With the launch of a new global cotton futures contract soon, US cotton stands to lose its place as the sole pricing leader for cotton across the globe. The new contract begins trading on ICE Futures US exchange alongside the US ‘Cotton No. 2’ contract and will trade under the symbol WCT. The ‘Cotton No. 2’ contract is a physically settled contract for US origin cotton that has long provided the only hedging option for cotton traders.

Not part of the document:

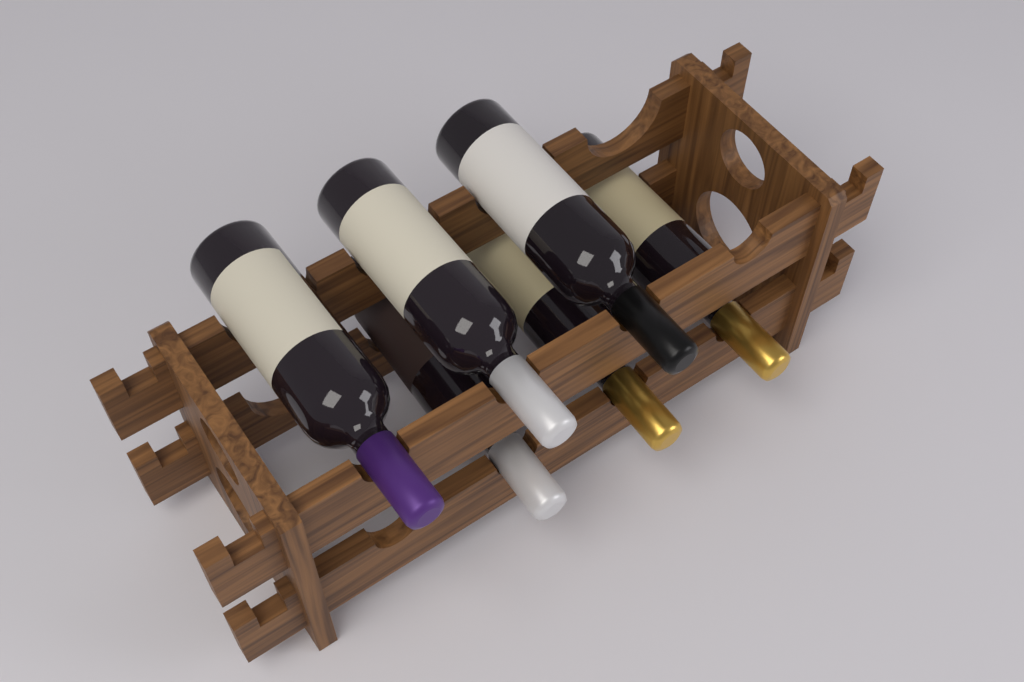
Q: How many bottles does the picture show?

India, Brazil, and Australia have emerged significant competitors in recent years investing in production while fewer US farmers plant cotton, though the US is still the world’s top exporter of the fibre. Benjamin Jackson, President and Chief Operating Officer of ICE Futures US, said that the new world cotton contract is not likely to replace the US contract, but would have a ‘smaller, complementary role’. Cotton of various origins will be priced at a premium or discount to US cotton under the contract.

The new world contract also allows delivery in Australia, Malaysia and Taiwan for cotton from the US, Australia, Brazil, India, Benin, Burkina Faso, Cameroon, Ivory Coast and Mali apart from US delivery points. According to ICE, collectively, those origins represent 73 per cent of world cotton exports.

The US accounted for 21 percent of the world’s cotton production and 39 percent of exports ten years ago. The US is expected to drop to 12 percent of cotton production and 30 percent of exports this year. The big textile mills are in India, Pakistan, Indonesia, and Bangladesh and in the physical market, cotton traders are transacting in these same locations.